American gambling industry association

The American Gaming Association (AGA) is a United States gambling industry association. It was founded in 1994 with the goal of promoting, educating and lobbying on behalf of the gambling industry. The AGA's offices are located in Washington, D.C.

The AGA addresses federal, legislative, and regulatory issues affecting its members, their employees and customers, such as federal taxation, regulation, and travel and tourism matters. It also attempts to serve as the gambling industry's information clearinghouse, providing the public timely and accurate data. AGA members include major casino operators, financial and professional service companies, suppliers of gambling products, as well as representatives of state or regional gambling associations.

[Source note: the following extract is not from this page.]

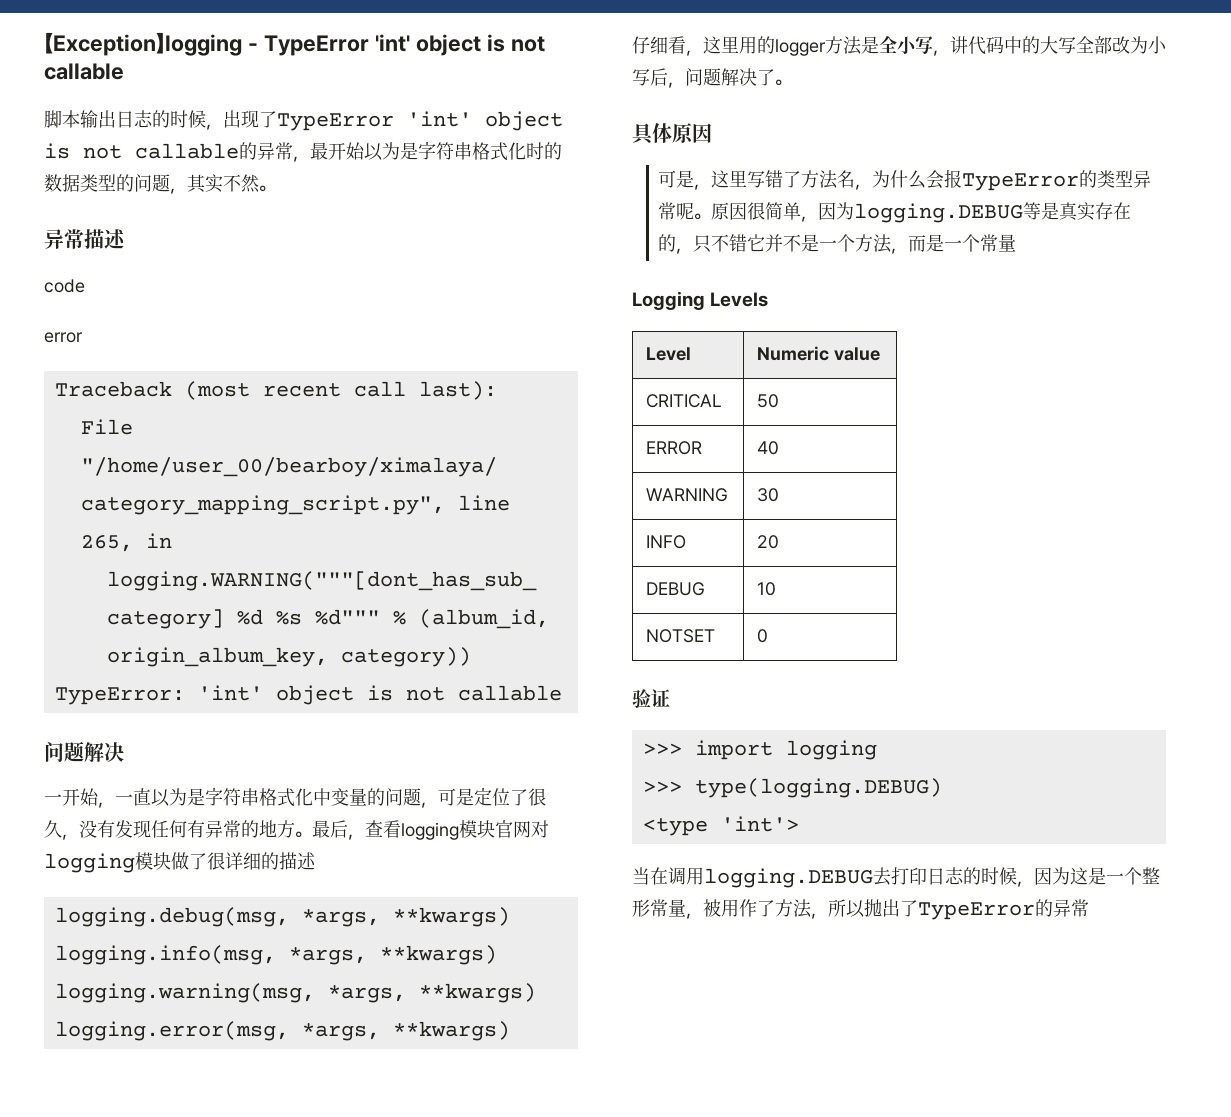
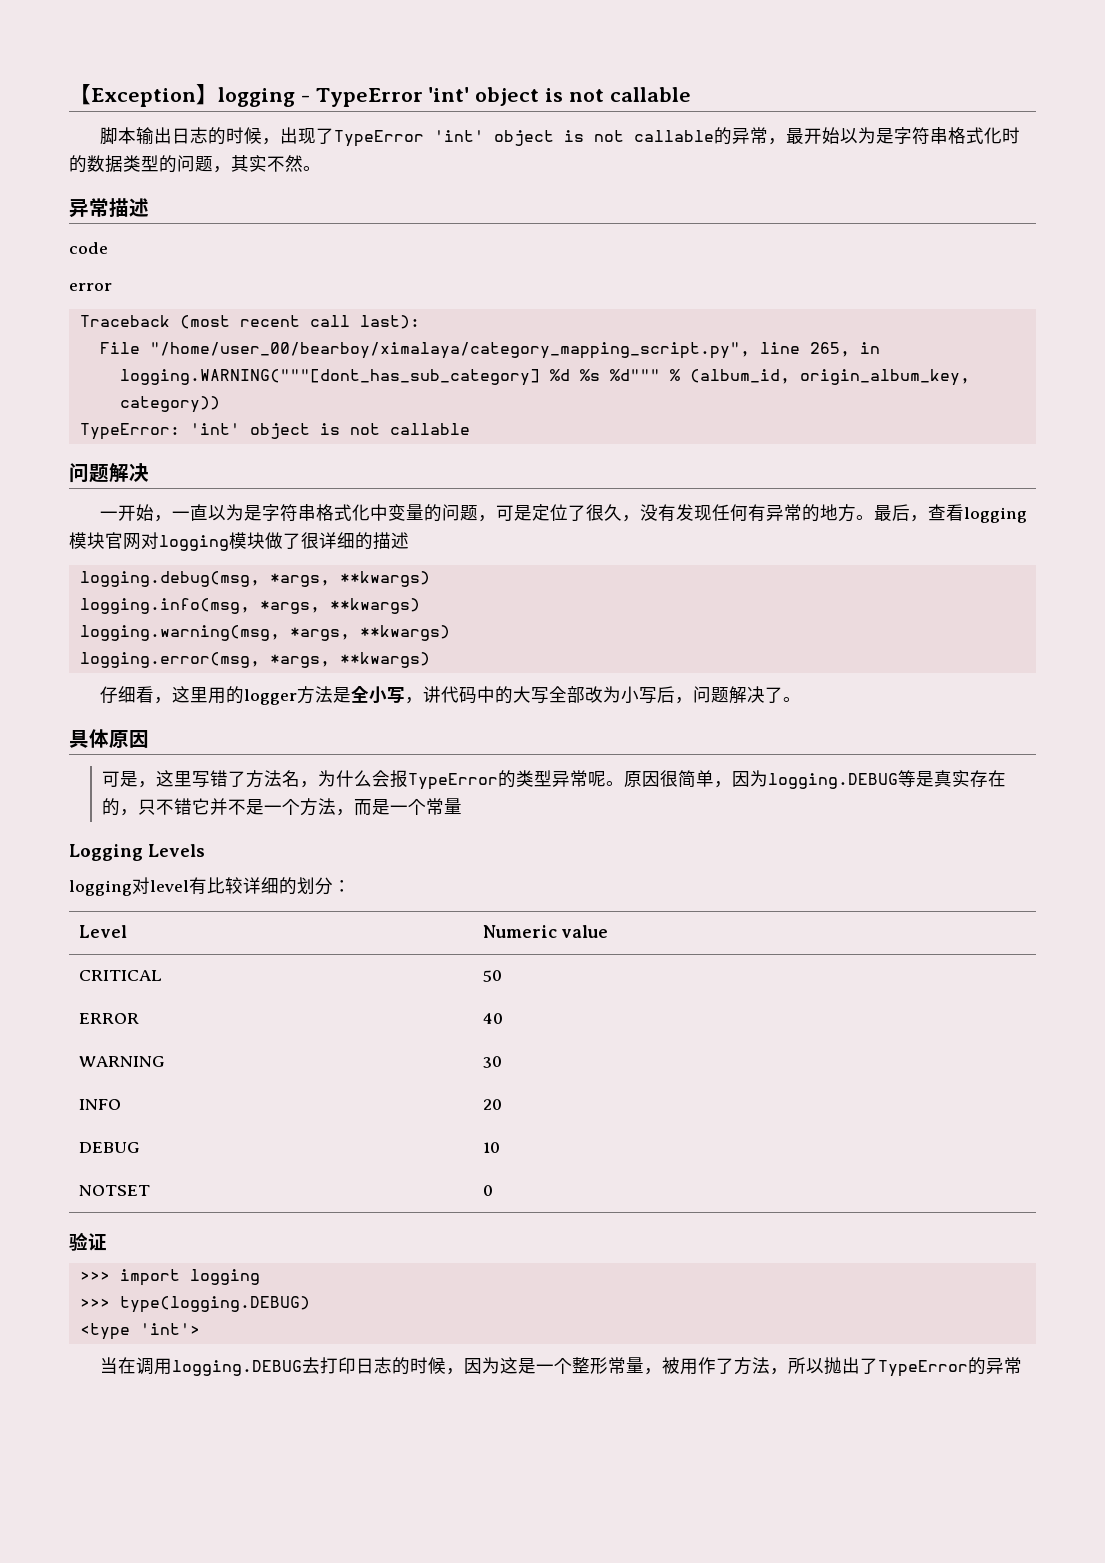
(769, 299) none -> [69,877,351,896] // logging对level有比较详细的划分：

Each year the AGA sponsors a major gambling trade show, the Global Gaming Expo.

Frank Fahrenkopf, a former chairman of the Republican Party, was the AGA's president from its inception until his retirement in mid-2013. Geoff Freeman, head of the U.S. Travel Association, was selected by the AGA board in April 2013 to replace Fahrenkopf. Freeman left the AGA in late July 2018 to become the president and CEO of the Grocery Manufacturers Association. In December 2018, the AGA named Bill Miller, a senior vice-president of the Business Roundtable lobby group, as Freeman’s permanent replacement, effective January 14, 2019.

The AGA has coordinated action on advertising, creating the Responsible Marketing Code on Sports Wagering in 2019.